Si la narratrice est fréquemment blessée, rebutée par la goujaterie inouie de son amant (qui lui reproche ses « vieux ovaires fatigués » ), elle est aussi touchée par ses ressources de tendresse, son « enfance attardée » et sa biographie meurtrie. Car l’ « homme sans gravité » n’est pas sans souffrance. Face à Luc, la narratrice se fait double : Camille la sensitive et Rueil (le « vrai » nom de Camille Laurens) la raisonnante oscillent entre attraction et répulsion. Ce dédoublement relève du procédé littéraire, mais il est réussi, l’existence de l’intransigeante Rueil donnant l’occasion à la narratrice de se moquer d’elle-même. L’auto-ironie, une forme de politesse, dans l’autofiction.

Enfin, il y a la langue de Romance nerveuse.
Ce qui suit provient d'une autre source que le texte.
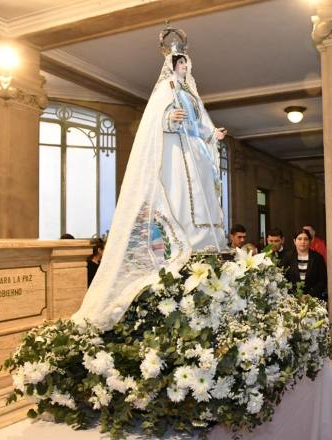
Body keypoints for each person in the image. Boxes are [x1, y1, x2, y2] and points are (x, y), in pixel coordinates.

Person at [72, 26, 228, 330]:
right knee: (182, 194)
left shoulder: (192, 95)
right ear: (172, 66)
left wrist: (214, 133)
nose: (183, 67)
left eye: (185, 64)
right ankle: (185, 236)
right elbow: (156, 122)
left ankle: (206, 237)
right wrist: (170, 120)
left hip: (194, 150)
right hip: (176, 153)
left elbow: (202, 124)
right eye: (178, 64)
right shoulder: (166, 90)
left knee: (202, 194)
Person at [282, 229, 327, 301]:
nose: (303, 242)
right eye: (299, 239)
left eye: (306, 239)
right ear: (294, 241)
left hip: (313, 298)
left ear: (310, 241)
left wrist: (310, 295)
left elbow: (323, 281)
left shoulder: (317, 258)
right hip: (292, 299)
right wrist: (295, 295)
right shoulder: (287, 257)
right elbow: (283, 279)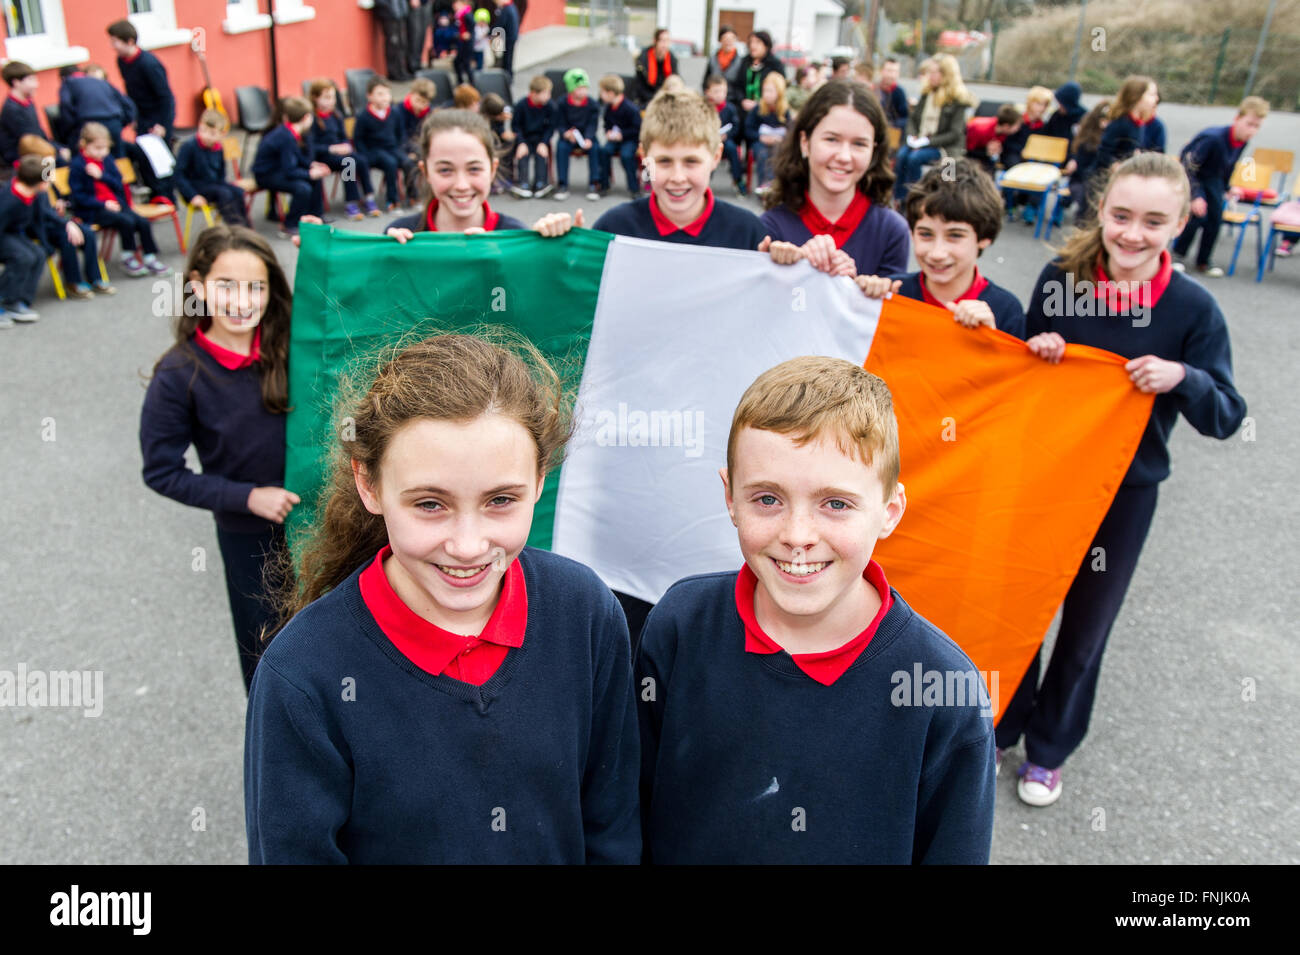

Riche, vibrante, joueuse, contemporaine, elle intègre aussi bien les termes de la modernité technologique du quotidien, des paroles de chansons légères, des calembours maison, que des considérations savantes sur les profils psychologiques. Ce n’est pas de la virtuosité, mais une mélodie experte, inspirée, sous tension. Une musique actuelle.

[^2]: Rapport de police, POL, 320 p., 19,50 euros.

Romance nerveuse, Camille Laurens, Gallimard, 221 p., 16,90 euros.